Being In Touch

Design Tools For Navigating Our Innate Human Needs In The Modern Workplace
Eleferin-Ari-EdPaper.png
Design Tools For Navigating Our Innate Human Needs In The Modern Workplace
Ari Elefterin
Parsons The New School for Design

Being In Touch

Design Tools For Navigating Our Innate Human Needs In The Modern Workplace
Eleferin-Ari-EdPaper.png

“Touch hunger” describes the innate desire for healthy human touch. While this need has been studied in historically extreme situations such as solitary confinement in prisons and failure to thrive in orphaned infants, it is rarely discussed in the context of healthy adulthood. Often misunderstood as sexual desire, touch hunger merely describes the need for skin-to-skin interaction with other humans. Deficiencies from this lack of human physical contact are known to cause serious malformations both mentally and physically. In extreme cases individuals have increased predispositions for depression and other anxiety- associated mental illness, difficulty with empathy and forming long- lasting relationships, decreased embodied cognition, and increased likelihood of stunted physical development and illness (Montagu, 1986).

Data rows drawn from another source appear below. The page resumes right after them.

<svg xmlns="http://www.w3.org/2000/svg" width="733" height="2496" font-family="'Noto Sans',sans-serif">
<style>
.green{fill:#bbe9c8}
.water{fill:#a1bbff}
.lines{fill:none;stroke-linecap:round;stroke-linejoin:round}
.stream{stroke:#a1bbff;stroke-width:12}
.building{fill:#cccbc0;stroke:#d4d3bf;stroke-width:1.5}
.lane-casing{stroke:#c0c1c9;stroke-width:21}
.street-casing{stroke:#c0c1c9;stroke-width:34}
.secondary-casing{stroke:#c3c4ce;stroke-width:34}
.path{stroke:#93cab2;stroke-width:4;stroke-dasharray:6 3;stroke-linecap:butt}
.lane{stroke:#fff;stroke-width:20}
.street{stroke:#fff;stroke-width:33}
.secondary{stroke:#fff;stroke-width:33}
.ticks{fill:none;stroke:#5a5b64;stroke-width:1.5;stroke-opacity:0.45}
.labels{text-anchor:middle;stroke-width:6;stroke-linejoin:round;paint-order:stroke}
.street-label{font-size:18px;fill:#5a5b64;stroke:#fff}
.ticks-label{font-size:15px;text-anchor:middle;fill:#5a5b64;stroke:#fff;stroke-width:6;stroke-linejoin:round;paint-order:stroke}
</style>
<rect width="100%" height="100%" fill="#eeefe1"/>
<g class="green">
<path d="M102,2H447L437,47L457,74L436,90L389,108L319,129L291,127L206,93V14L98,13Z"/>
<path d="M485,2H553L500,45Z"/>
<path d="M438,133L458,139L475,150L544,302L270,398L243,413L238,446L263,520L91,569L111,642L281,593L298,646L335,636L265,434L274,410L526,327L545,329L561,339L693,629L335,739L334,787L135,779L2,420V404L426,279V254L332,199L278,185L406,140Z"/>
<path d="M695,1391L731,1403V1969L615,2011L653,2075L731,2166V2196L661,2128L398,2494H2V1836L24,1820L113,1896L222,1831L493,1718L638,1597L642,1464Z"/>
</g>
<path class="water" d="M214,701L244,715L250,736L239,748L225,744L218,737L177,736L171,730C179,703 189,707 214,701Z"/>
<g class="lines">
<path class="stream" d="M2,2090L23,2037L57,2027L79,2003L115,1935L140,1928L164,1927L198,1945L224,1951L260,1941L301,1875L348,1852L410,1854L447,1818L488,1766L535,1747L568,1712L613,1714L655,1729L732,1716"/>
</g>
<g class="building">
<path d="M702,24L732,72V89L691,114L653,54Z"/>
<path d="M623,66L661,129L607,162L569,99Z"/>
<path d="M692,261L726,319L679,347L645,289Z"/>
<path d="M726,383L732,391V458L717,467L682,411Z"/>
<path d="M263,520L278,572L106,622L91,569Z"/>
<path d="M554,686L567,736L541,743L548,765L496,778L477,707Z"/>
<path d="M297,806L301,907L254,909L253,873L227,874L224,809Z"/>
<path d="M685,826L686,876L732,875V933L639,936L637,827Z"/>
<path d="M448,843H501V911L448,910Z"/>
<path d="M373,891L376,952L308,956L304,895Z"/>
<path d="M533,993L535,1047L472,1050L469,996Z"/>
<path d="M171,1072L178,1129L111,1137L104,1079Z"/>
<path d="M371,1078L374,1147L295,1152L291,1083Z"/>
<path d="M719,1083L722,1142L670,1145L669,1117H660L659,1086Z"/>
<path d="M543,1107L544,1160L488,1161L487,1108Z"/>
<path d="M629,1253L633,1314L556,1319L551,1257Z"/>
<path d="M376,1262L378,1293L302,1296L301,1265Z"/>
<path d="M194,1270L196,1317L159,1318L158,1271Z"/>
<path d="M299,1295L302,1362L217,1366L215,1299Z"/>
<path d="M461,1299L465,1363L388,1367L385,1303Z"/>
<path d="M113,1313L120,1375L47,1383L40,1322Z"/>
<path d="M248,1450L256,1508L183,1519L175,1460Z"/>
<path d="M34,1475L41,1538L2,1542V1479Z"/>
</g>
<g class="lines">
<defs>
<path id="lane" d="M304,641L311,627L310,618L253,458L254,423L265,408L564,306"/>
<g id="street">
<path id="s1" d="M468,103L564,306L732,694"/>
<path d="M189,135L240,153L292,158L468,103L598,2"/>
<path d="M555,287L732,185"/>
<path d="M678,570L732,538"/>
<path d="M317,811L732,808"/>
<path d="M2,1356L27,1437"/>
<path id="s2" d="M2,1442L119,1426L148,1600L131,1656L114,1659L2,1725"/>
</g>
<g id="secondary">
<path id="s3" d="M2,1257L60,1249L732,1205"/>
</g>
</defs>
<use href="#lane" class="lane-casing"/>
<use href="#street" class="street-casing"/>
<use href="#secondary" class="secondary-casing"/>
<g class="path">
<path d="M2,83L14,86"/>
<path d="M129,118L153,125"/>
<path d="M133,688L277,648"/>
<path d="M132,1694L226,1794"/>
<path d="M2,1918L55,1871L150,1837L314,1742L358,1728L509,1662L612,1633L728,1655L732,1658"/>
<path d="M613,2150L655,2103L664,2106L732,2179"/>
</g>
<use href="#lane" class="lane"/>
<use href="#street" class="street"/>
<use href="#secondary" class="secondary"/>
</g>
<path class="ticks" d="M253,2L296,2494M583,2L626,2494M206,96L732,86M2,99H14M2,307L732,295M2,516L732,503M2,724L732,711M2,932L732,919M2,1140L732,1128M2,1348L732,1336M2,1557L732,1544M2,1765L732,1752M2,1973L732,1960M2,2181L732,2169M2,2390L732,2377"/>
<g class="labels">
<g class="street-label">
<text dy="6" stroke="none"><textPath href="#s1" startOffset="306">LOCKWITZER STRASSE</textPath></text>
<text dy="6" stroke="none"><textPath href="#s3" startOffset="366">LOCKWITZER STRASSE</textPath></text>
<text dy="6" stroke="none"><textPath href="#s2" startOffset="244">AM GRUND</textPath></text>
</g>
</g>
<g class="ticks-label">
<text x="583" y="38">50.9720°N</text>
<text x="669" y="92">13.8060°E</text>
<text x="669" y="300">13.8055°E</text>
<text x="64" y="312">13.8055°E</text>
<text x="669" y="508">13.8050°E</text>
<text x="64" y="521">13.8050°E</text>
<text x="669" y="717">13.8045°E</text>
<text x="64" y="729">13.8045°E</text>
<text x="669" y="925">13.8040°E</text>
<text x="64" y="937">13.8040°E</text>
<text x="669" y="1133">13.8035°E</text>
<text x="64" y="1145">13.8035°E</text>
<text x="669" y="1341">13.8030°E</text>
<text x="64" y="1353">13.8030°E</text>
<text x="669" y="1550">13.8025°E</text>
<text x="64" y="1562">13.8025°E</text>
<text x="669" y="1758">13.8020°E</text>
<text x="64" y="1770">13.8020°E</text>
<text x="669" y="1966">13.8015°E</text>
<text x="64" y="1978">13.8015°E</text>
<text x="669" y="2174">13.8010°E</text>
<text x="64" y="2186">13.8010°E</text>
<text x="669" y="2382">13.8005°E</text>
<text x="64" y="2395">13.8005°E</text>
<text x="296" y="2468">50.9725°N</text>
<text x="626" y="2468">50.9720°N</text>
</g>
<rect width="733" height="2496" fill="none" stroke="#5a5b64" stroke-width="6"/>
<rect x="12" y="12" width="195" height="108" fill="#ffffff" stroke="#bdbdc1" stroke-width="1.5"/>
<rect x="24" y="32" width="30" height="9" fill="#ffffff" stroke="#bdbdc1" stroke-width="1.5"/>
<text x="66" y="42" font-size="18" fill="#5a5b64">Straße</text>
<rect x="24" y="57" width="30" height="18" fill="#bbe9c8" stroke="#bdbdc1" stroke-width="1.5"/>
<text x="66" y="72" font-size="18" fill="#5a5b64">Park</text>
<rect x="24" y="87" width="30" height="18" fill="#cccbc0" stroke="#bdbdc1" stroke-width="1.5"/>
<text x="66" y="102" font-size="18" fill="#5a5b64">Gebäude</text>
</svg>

In the past decade, as technological communication has increasingly dominated social interaction and instances of loneliness, depression, and workplace disengagement in North America have begun to rise, touch hunger has slowly entered the conversation as a possible contributing factor. In 2010, 40-45% of working age Americans reported feelings of chronic loneliness, a nearly 30% increase from 1980 (Khullar, 2017). While a single cause for this rise is impossible to identify given the complexities of modern life, touch hunger offers a holistic mental and physical perspective that starts with the human body.

Being in Touch: Design Tools for Navigating Our Innate Human Needs in the Modern Workplace is a methodological toolset for innovative thinkers working in design and technology to understand their innate needs and gain skills to shape a future without touch hunger. Derived from design thinking, somatic theory, and improvisational games, it places the innate needs of the human body at the forefront of the conversation. Being in Touch serves as a framework for designers and technologists to understand these needs through workshops in safe and structured moments of exploration while pushing themselves to engage in dynamic creative thinking through body innovation.